Prenatal androgen exposure and children's aggressive behavior and activity level.

Hormones and Behavior
Volume 96, November 2017, Pages 156-165

Prenatal androgen exposure and children’s aggressive behavior and activity level.

Horm Behav. 2017 Nov;96:156-165

Authors: Spencer D, Pasterski V, Neufeld S, Glover V, O'Connor TG, Hindmarsh PC, Hughes IA, Acerini CL, Hines M

Highlights

  • Prenatal androgen exposure linked to aggression but not activity in girls with CAH
  • Sex differences in aggression and activity found in healthy children
  • Amniotic fluid testosterone unrelated to aggression or activity in healthy sample
  • Amniotic fluid testosterone may not be an adequate measure for these outcomes


Abstract

Some human behaviors, including aggression and activity level, differ on average for males and females.
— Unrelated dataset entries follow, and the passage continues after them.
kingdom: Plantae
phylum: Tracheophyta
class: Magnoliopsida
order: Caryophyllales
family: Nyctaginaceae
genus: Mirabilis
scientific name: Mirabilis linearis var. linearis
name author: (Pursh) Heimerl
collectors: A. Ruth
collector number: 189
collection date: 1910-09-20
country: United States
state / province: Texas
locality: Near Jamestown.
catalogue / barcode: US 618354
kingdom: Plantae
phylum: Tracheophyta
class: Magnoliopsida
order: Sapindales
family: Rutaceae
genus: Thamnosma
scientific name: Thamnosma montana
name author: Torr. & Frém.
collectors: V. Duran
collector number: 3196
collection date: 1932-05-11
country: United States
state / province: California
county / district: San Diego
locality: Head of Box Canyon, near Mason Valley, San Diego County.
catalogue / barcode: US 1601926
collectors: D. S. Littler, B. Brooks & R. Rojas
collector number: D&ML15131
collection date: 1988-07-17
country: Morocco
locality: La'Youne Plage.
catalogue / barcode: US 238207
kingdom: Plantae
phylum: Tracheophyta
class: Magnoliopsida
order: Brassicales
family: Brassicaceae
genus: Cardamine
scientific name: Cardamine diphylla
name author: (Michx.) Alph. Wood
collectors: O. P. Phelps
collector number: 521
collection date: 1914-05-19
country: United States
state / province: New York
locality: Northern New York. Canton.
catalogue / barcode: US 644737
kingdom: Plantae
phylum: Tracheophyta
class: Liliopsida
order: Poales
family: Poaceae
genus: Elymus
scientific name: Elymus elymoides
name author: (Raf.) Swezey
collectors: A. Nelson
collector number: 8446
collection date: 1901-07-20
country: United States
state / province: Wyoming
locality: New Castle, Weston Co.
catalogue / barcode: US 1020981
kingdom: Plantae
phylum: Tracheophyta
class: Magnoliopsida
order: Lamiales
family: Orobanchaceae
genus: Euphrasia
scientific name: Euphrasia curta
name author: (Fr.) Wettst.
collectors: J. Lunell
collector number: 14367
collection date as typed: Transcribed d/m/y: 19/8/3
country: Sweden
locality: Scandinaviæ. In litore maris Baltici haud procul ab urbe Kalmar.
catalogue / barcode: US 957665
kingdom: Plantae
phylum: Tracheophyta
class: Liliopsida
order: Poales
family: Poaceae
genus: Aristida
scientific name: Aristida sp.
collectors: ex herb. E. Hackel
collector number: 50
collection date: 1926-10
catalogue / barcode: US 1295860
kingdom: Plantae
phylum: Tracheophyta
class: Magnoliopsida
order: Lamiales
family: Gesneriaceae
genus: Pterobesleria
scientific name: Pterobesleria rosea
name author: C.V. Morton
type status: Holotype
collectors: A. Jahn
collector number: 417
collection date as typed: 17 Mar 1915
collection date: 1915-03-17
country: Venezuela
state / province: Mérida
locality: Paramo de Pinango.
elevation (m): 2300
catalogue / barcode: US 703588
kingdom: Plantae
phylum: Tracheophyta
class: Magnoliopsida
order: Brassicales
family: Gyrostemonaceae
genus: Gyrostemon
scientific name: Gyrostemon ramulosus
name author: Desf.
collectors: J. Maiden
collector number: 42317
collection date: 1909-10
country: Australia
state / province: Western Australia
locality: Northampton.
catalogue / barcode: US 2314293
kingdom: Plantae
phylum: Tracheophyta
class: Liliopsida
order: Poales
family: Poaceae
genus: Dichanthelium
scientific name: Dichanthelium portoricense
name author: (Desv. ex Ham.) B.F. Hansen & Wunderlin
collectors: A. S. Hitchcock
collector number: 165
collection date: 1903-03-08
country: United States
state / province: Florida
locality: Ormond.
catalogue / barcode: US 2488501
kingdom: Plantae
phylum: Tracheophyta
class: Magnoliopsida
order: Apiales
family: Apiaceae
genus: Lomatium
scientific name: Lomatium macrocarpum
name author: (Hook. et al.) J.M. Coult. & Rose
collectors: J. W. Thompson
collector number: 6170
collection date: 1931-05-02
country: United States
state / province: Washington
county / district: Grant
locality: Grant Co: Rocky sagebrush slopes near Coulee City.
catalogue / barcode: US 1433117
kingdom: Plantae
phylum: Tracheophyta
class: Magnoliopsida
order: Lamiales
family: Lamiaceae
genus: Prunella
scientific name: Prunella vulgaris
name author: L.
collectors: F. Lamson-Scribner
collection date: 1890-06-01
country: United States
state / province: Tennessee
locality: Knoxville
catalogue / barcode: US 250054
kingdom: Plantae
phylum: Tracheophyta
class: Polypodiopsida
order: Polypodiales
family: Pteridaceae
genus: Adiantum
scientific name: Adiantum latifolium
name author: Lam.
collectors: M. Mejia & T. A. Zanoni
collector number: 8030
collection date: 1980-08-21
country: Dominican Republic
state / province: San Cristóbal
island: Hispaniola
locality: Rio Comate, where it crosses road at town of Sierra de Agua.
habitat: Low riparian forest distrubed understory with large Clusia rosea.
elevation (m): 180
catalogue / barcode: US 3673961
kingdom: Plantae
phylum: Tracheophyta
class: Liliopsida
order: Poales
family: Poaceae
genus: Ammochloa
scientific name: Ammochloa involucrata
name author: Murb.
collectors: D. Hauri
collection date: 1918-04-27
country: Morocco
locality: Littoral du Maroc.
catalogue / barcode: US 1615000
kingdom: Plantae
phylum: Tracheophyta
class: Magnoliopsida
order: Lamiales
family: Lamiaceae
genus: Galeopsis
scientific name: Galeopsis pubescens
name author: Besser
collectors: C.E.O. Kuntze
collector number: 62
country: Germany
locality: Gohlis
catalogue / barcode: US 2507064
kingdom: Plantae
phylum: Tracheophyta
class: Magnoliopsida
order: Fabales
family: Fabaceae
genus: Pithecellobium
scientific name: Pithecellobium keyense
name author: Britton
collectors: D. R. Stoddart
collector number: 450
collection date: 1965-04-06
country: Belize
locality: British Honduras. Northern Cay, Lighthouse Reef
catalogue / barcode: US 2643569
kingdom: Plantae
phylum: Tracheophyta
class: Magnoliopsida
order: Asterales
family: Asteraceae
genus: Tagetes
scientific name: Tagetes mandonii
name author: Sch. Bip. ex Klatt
Here we report findings from two studies investigating possible relations between prenatal androgen and children's aggression and activity level. For study 1, aggression and activity level scores for 43 girls and 38 boys, aged 4 to 11years, with congenital adrenal hyperplasia (CAH, a genetic condition causing increased adrenal androgen production beginning prenatally) were compared to those of similarly-aged, unaffected relatives (41 girls, 31 boys). Girls with CAH scored higher on aggression than unaffected girls, d=0.69, and unaffected boys scored higher on activity level than unaffected girls, d=0.50. No other group differences were significant. For study 2, the relationship of amniotic fluid testosterone to aggression and activity level was investigated in typically-developing children (48 girls, 44 boys), aged 3 to 5years. Boys scored higher than girls on aggression, d=0.41, and activity level, d=0.50. However, amniotic fluid testosterone was not a significant predictor of aggression or activity level for either sex. The results of the two studies provide some support for an influence of prenatal androgen exposure on children's aggressive behavior, but not activity level. The within-sex variation in amniotic fluid testosterone may not be sufficient to allow reliable assessment of relations to aggression or activity level.